Many
of the articles on this Web site are versions of the Fermi Problem described
in the first section. Others are essays - some short, some long. Some
are merely attempts to come to terms with basic concepts, such as the
'size' of the speed of light or the number 'one trillion'. Others discuss
more advanced concepts. The last few essays involve college-level physics,
and might be difficult for those who have not taken at least some introductory
courses. The essays discussing the gravitational field energy density
and the thermodynamic four-vector are speculative and invite comments
from you, the reader.
The
energy density article was written to fill a gap, which I noted in books
on Special Relativity. Of the three classical problems of General Relativity,
two (the deflection of starlight and the gravitational red shift) are
routinely presented as exercises with a discussion of similarities and
differences with General Relativity; the third (the rotation of perihelion)
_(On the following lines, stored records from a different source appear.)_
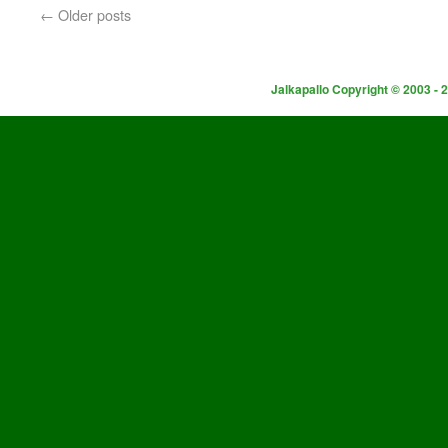
←
Older posts
Jalkapallo Copyright © 2003 - 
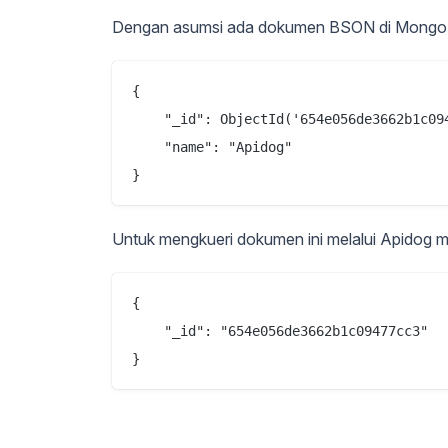
Dengan asumsi ada dokumen BSON di MongoDB
{

    "_id": ObjectId('654e056de3662b1c094
    "name": "Apidog"

Untuk mengkueri dokumen ini melalui Apidog me
{

    "_id": "654e056de3662b1c09477cc3"
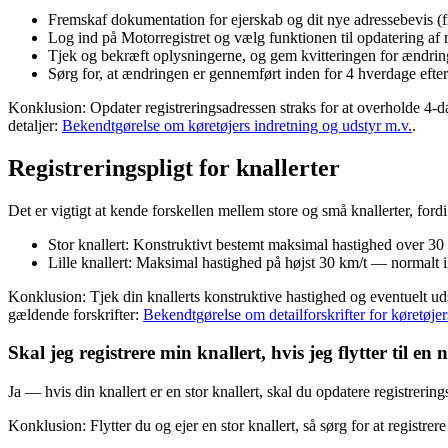
Fremskaf dokumentation for ejerskab og dit nye adressebevis (fx 
Log ind på Motorregistret og vælg funktionen til opdatering af re
Tjek og bekræft oplysningerne, og gem kvitteringen for ændri
Sørg for, at ændringen er gennemført inden for 4 hverdage efter
Konklusion: Opdater registreringsadressen straks for at overholde 4-da
detaljer:
Bekendtgørelse om køretøjers indretning og udstyr m.v.
.
Registreringspligt for knallerter
Det er vigtigt at kende forskellen mellem store og små knallerter, ford
Stor knallert: Konstruktivt bestemt maksimal hastighed over 3
Lille knallert: Maksimal hastighed på højst 30 km/t — normalt ikk
Konklusion: Tjek din knallerts konstruktive hastighed og eventuelt uds
gældende forskrifter:
Bekendtgørelse om detailforskrifter for køretøje
Skal jeg registrere min knallert, hvis jeg flytter til en
Ja — hvis din knallert er en stor knallert, skal du opdatere registrerin
Konklusion: Flytter du og ejer en stor knallert, så sørg for at registrer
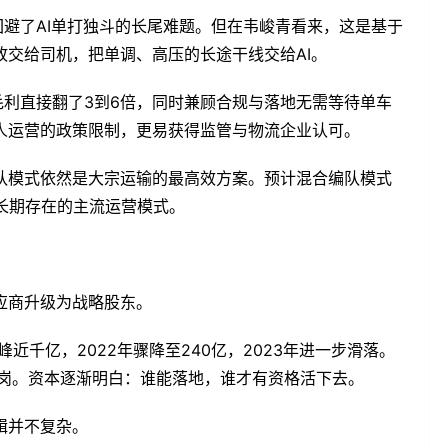
回避了AI单打独斗的长尾难题。但在韦峻青看来，这是基于
交给司机，把单调、高压的长途干线交给AI。
毛利直接翻了3到6倍，同时兼顾合规与落地无需等待单车
人运营的政策限制，更易获得监管与物流企业认可。
队模式依然是大宗运输的最高效方案。预计混合编队模式
长期存在的主流运营模式。
应商升级为战略股东。
近千亿，2022年骤降至240亿，2023年进一步滑落。
”转岗。资本逐渐明白：谁能落地，谁才有资格活下去。
辑并不复杂。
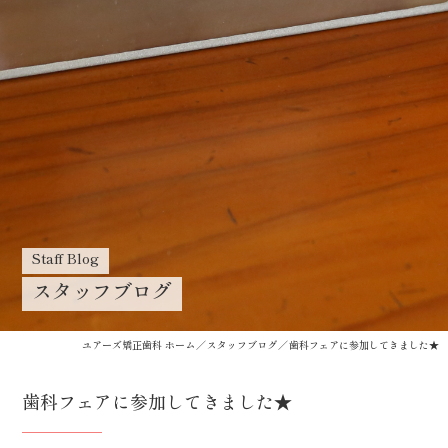
Staff Blog
スタッフブログ
ユアーズ矯正歯科 ホーム
スタッフブログ
歯科フェアに参加してきました★
歯科フェアに参加してきました★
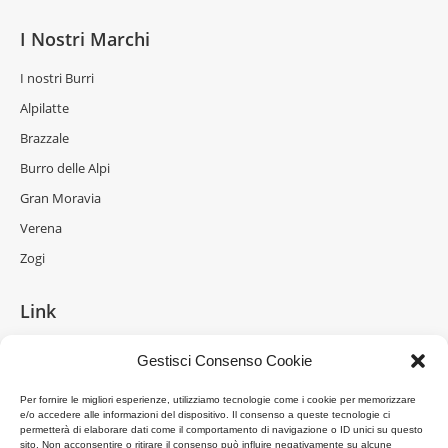
I Nostri Marchi
I nostri Burri
Alpilatte
Brazzale
Burro delle Alpi
Gran Moravia
Verena
Zogi
Link
La Formaggeria
Gestisci Consenso Cookie
Brazzale Moravia
Per fornire le migliori esperienze, utilizziamo tecnologie come i cookie per memorizzare
Gran Moravia
e/o accedere alle informazioni del dispositivo. Il consenso a queste tecnologie ci
permetterà di elaborare dati come il comportamento di navigazione o ID unici su questo
Brazzale Shanghai
sito. Non acconsentire o ritirare il consenso può influire negativamente su alcune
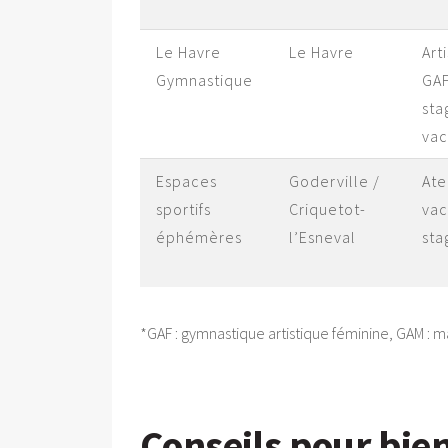
Le Havre
Le Havre
Art
Gymnastique
GAF
sta
va
Espaces
Goderville /
Ate
sportifs
Criquetot-
vac
éphémères
l’Esneval
sta
*GAF : gymnastique artistique féminine, GAM : m
Conseils pour bien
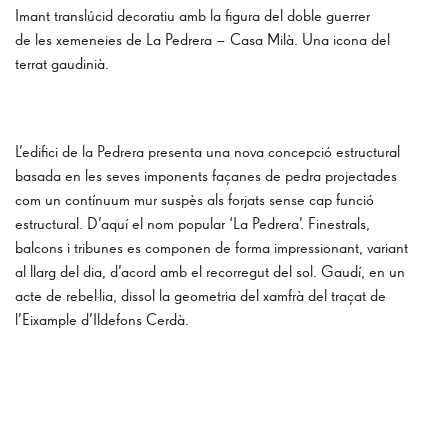
Imant translúcid decoratiu amb la figura del doble guerrer
de les xemeneies de La Pedrera – Casa Milà. Una icona del
terrat gaudinià.
L’edifici de la Pedrera presenta una nova concepció estructural
basada en les seves imponents façanes de pedra projectades
com un contínuum mur suspès als forjats sense cap funció
estructural. D’aquí el nom popular ‘La Pedrera’. Finestrals,
balcons i tribunes es componen de forma impressionant, variant
al llarg del dia, d’acord amb el recorregut del sol. Gaudí, en un
acte de rebel·lia, dissol la geometria del xamfrà del traçat de
l’Eixample d’Ildefons Cerdà.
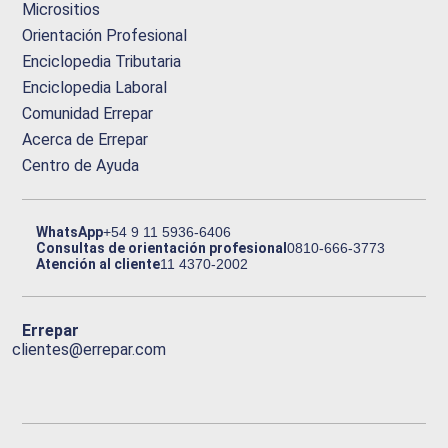
Micrositios
Orientación Profesional
Enciclopedia Tributaria
Enciclopedia Laboral
Comunidad Errepar
Acerca de Errepar
Centro de Ayuda
WhatsApp
+54 9 11 5936-6406
Consultas de orientación profesional
0810-666-3773
Atención al cliente
11 4370-2002
Errepar
clientes@errepar.com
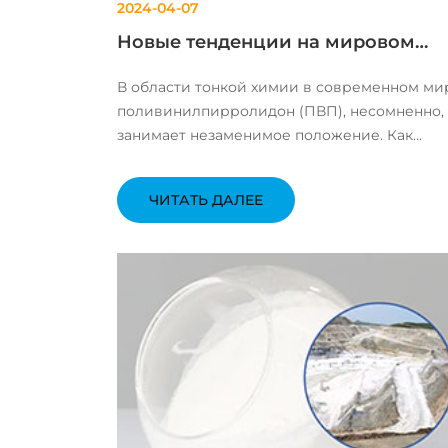
2024-04-07
Новые тенденции на мировом
рынке поливинилпирролидона
В области тонкой химии в современном ми
(ПВП)
поливинилпирролидон (ПВП), несомненно,
занимает незаменимое положение. Как
многофункциональное полимерное
соединение, ПВП широко используется во
ЧИТАТЬ ДАЛЕЕ
многих областях, таких как медицина,
косметика, пищевая промышленность и
промышленность, с...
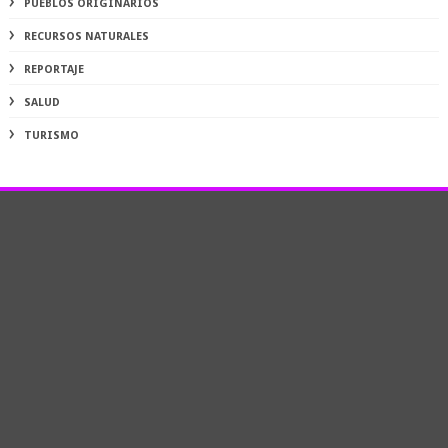
PUEBLOS ORIGINARIOS
RECURSOS NATURALES
REPORTAJE
SALUD
TURISMO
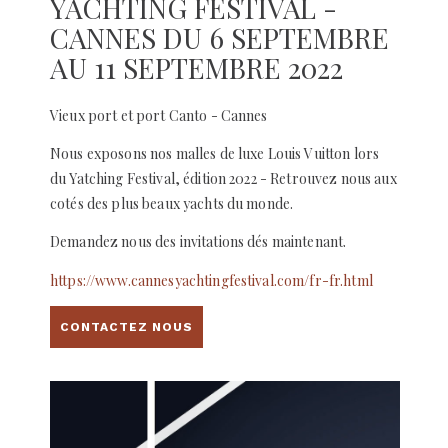
YACHTING FESTIVAL -
CANNES DU 6 SEPTEMBRE
AU 11 SEPTEMBRE 2022
Vieux port et port Canto - Cannes
Nous exposons nos malles de luxe Louis Vuitton lors
du Yatching Festival, édition 2022 - Retrouvez nous aux
cotés des plus beaux yachts du monde.
Demandez nous des invitations dés maintenant.
https://www.cannesyachtingfestival.com/fr-fr.html
CONTACTEZ NOUS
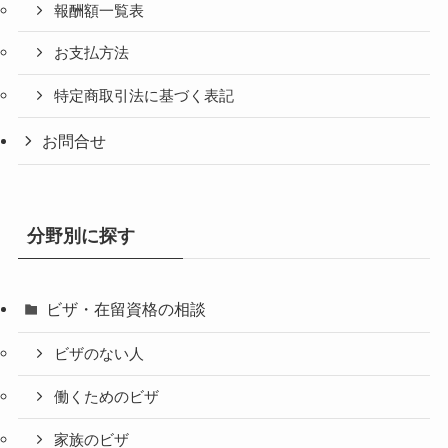
報酬額一覧表
お支払方法
特定商取引法に基づく表記
お問合せ
分野別に探す
ビザ・在留資格の相談
ビザのない人
働くためのビザ
家族のビザ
seems never to be touched at this level. This article is an attempt
to rectify this situation. The four-vector article arises from the observation
that components of a four-vector satisfy a continuity equation. Einstein
used this idea in his early writing on Special Relativity when introducing
the current density four-vector. I have raised the question as to whether
similar logic might apply to thermodynamics when the heat conduction
equation and the thermal diffusion equation are combined to form a continuity
equation.
The
earlier pieces are nowhere near so involved, and require only a little
number skill and, possibly, some high school algebra. Enrico Fermi,
the theoretical physicist of Manhattan Project fame, knew only too well
that physicists are often confronted by situations in which they are
forced to reason from minimal information. He, therefore, taught his
students how to think about complicated sounding problems by using everyday
knowledge. The 'Piano Tuner' is typical: "If 3,000,000 people live in
Chicago, then how many of them are piano tuners?"
There
are many cases in science, and even in everyday life, when we encounter
seemingly insolvable problems such as this. So the problems presented
here provide an opportunity to practice with Fermi's approach. Some
of the problems are of my own invention. Others came from students or
people I met when conducting public lectures. Some are simple, others,
complex. Each problem has, of course, a rigorous solution, although
the solutions presented here make no pretense at rigor! Consider them
'back-of-the-envelope' calculations - estimates, ballpark solutions.
In so doing, you will gain valuable insight into a technique much used
by professionals.
And
most of all, remember to have fun!